__Aim of the task__
Directions for the data below: repeat exactly the lines from the one with "The exemptions in" through the one with "Total: | $337.50 | | |", both included, and omit all pictures.

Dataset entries
────────────────────

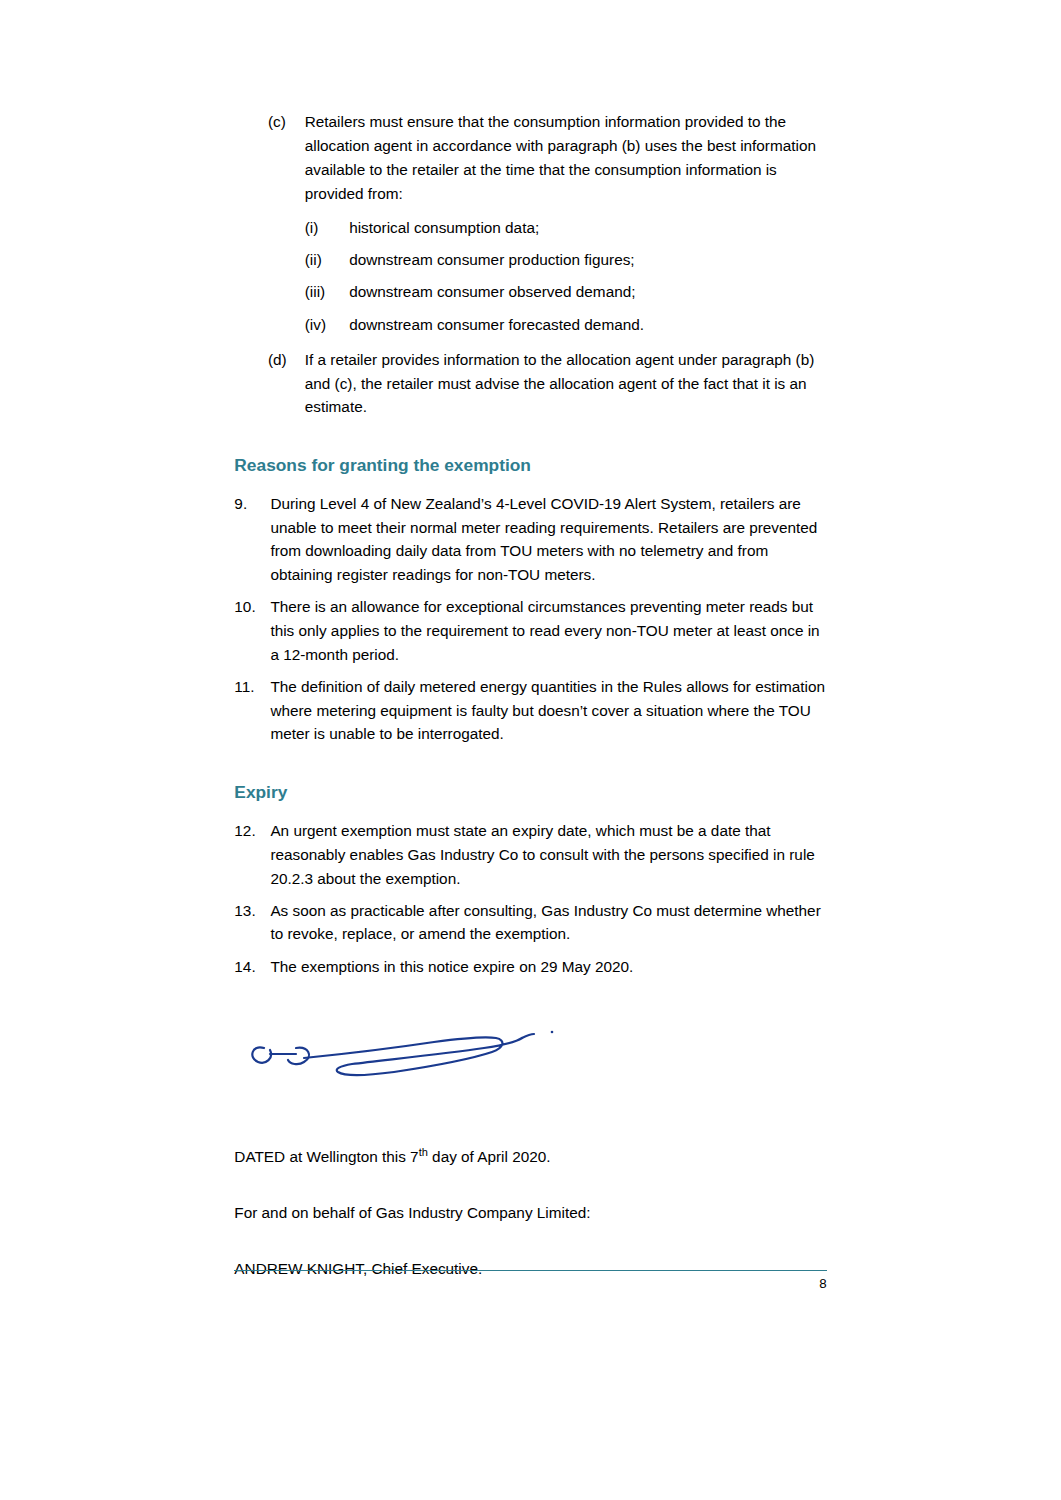(c) Retailers must ensure that the consumption information provided to the allocation agent in accordance with paragraph (b) uses the best information available to the retailer at the time that the consumption information is provided from:
(i) historical consumption data;
(ii) downstream consumer production figures;
(iii) downstream consumer observed demand;
(iv) downstream consumer forecasted demand.
(d) If a retailer provides information to the allocation agent under paragraph (b) and (c), the retailer must advise the allocation agent of the fact that it is an estimate.
Reasons for granting the exemption
During Level 4 of New Zealand’s 4-Level COVID-19 Alert System, retailers are unable to meet their normal meter reading requirements. Retailers are prevented from downloading daily data from TOU meters with no telemetry and from obtaining register readings for non-TOU meters.
There is an allowance for exceptional circumstances preventing meter reads but this only applies to the requirement to read every non-TOU meter at least once in a 12-month period.
The definition of daily metered energy quantities in the Rules allows for estimation where metering equipment is faulty but doesn’t cover a situation where the TOU meter is unable to be interrogated.
Expiry
An urgent exemption must state an expiry date, which must be a date that reasonably enables Gas Industry Co to consult with the persons specified in rule 20.2.3 about the exemption.
As soon as practicable after consulting, Gas Industry Co must determine whether to revoke, replace, or amend the exemption.
The exemptions in this notice expire on 29 May 2020.
DATED at Wellington this 7th day of April 2020.
For and on behalf of Gas Industry Company Limited:
ANDREW KNIGHT, Chief Executive.
8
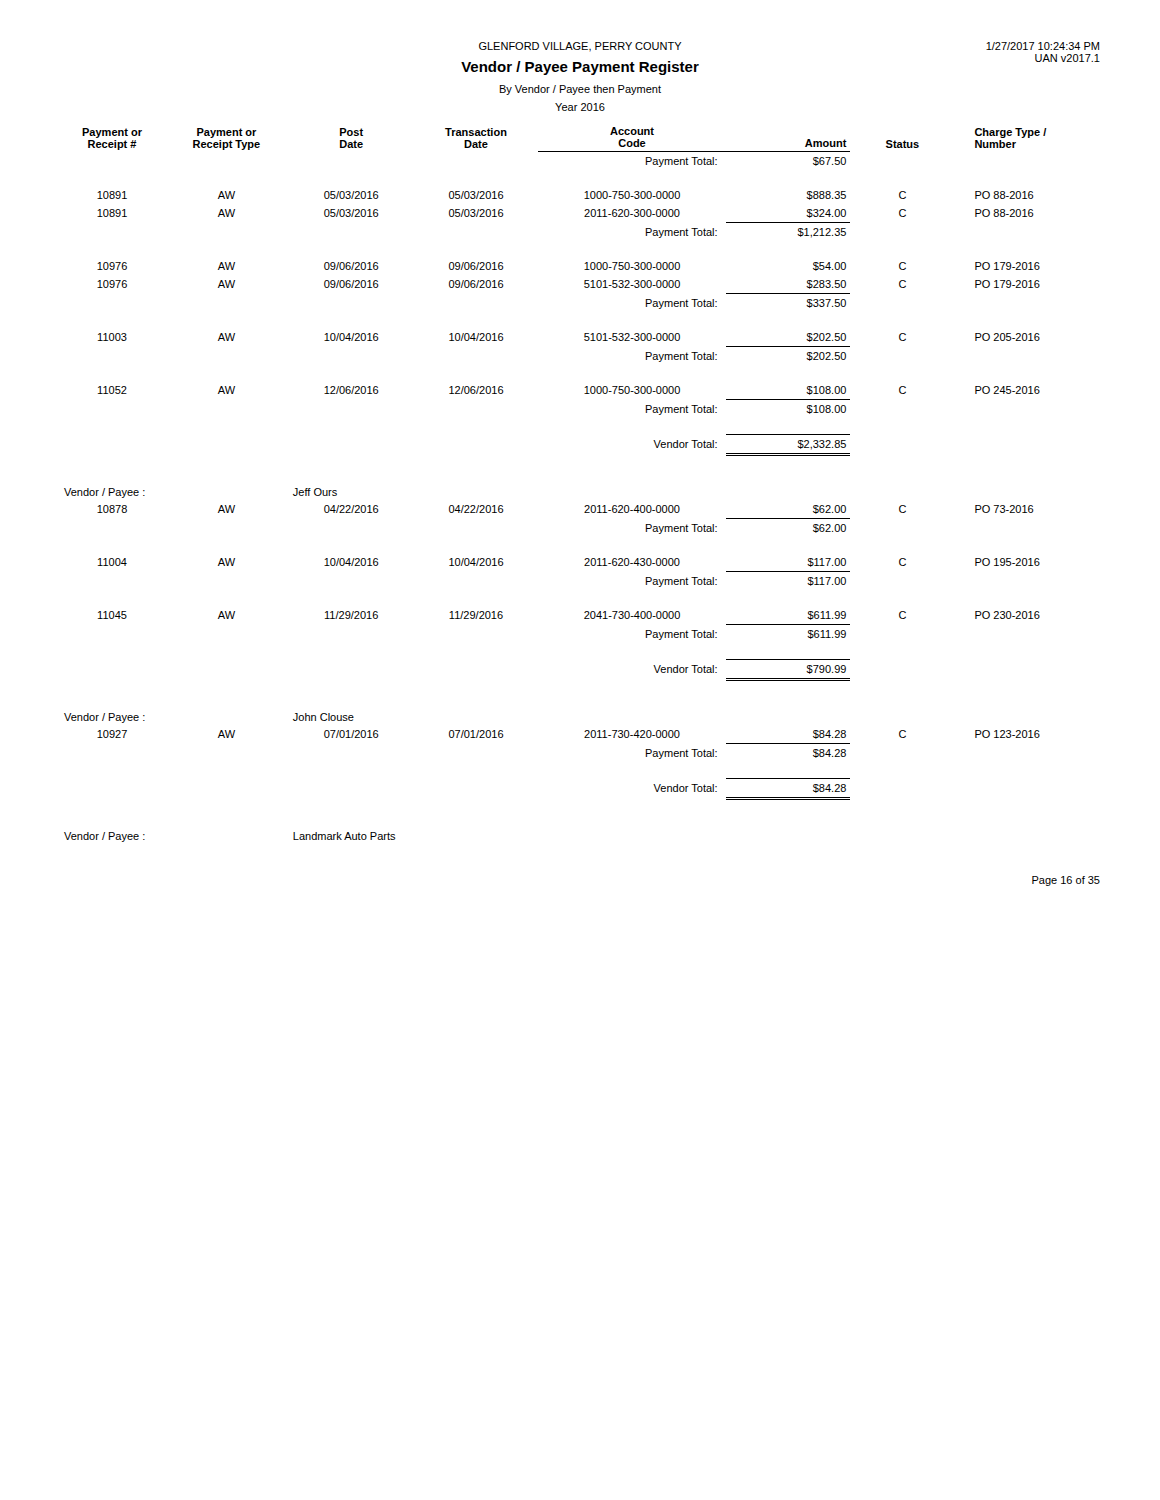GLENFORD VILLAGE, PERRY COUNTY
Vendor / Payee Payment Register
By Vendor / Payee then Payment
1/27/2017 10:24:34 PM
UAN v2017.1
Year 2016
| Payment or Receipt # | Payment or Receipt Type | Post Date | Transaction Date | Account Code | Amount | Status | Charge Type / Number |
| --- | --- | --- | --- | --- | --- | --- | --- |
| | Payment Total: | $67.50 | | |
| 10891 | AW | 05/03/2016 | 05/03/2016 | 1000-750-300-0000 | $888.35 | C | PO 88-2016 |
| 10891 | AW | 05/03/2016 | 05/03/2016 | 2011-620-300-0000 | $324.00 | C | PO 88-2016 |
| | Payment Total: | $1,212.35 | | |
| 10976 | AW | 09/06/2016 | 09/06/2016 | 1000-750-300-0000 | $54.00 | C | PO 179-2016 |
| 10976 | AW | 09/06/2016 | 09/06/2016 | 5101-532-300-0000 | $283.50 | C | PO 179-2016 |
| | Payment Total: | $337.50 | | |
| 11003 | AW | 10/04/2016 | 10/04/2016 | 5101-532-300-0000 | $202.50 | C | PO 205-2016 |
| | Payment Total: | $202.50 | | |
| 11052 | AW | 12/06/2016 | 12/06/2016 | 1000-750-300-0000 | $108.00 | C | PO 245-2016 |
| | Payment Total: | $108.00 | | |
| | Vendor Total: | $2,332.85 | | |
| Vendor / Payee : | Jeff Ours |
| 10878 | AW | 04/22/2016 | 04/22/2016 | 2011-620-400-0000 | $62.00 | C | PO 73-2016 |
| | Payment Total: | $62.00 | | |
| 11004 | AW | 10/04/2016 | 10/04/2016 | 2011-620-430-0000 | $117.00 | C | PO 195-2016 |
| | Payment Total: | $117.00 | | |
| 11045 | AW | 11/29/2016 | 11/29/2016 | 2041-730-400-0000 | $611.99 | C | PO 230-2016 |
| | Payment Total: | $611.99 | | |
| | Vendor Total: | $790.99 | | |
| Vendor / Payee : | John Clouse |
| 10927 | AW | 07/01/2016 | 07/01/2016 | 2011-730-420-0000 | $84.28 | C | PO 123-2016 |
| | Payment Total: | $84.28 | | |
| | Vendor Total: | $84.28 | | |
| Vendor / Payee : | Landmark Auto Parts |
Page 16 of 35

────────────────────

__Expected output__
The exemptions in this notice expire on 29 May 2020.
DATED at Wellington this 7th day of April 2020.
For and on behalf of Gas Industry Company Limited:
ANDREW KNIGHT, Chief Executive.
8
GLENFORD VILLAGE, PERRY COUNTY
Vendor / Payee Payment Register
By Vendor / Payee then Payment
1/27/2017 10:24:34 PM
UAN v2017.1
Year 2016
| Payment or Receipt # | Payment or Receipt Type | Post Date | Transaction Date | Account Code | Amount | Status | Charge Type / Number |
| --- | --- | --- | --- | --- | --- | --- | --- |
| | Payment Total: | $67.50 | | |
| 10891 | AW | 05/03/2016 | 05/03/2016 | 1000-750-300-0000 | $888.35 | C | PO 88-2016 |
| 10891 | AW | 05/03/2016 | 05/03/2016 | 2011-620-300-0000 | $324.00 | C | PO 88-2016 |
| | Payment Total: | $1,212.35 | | |
| 10976 | AW | 09/06/2016 | 09/06/2016 | 1000-750-300-0000 | $54.00 | C | PO 179-2016 |
| 10976 | AW | 09/06/2016 | 09/06/2016 | 5101-532-300-0000 | $283.50 | C | PO 179-2016 |
| | Payment Total: | $337.50 | | |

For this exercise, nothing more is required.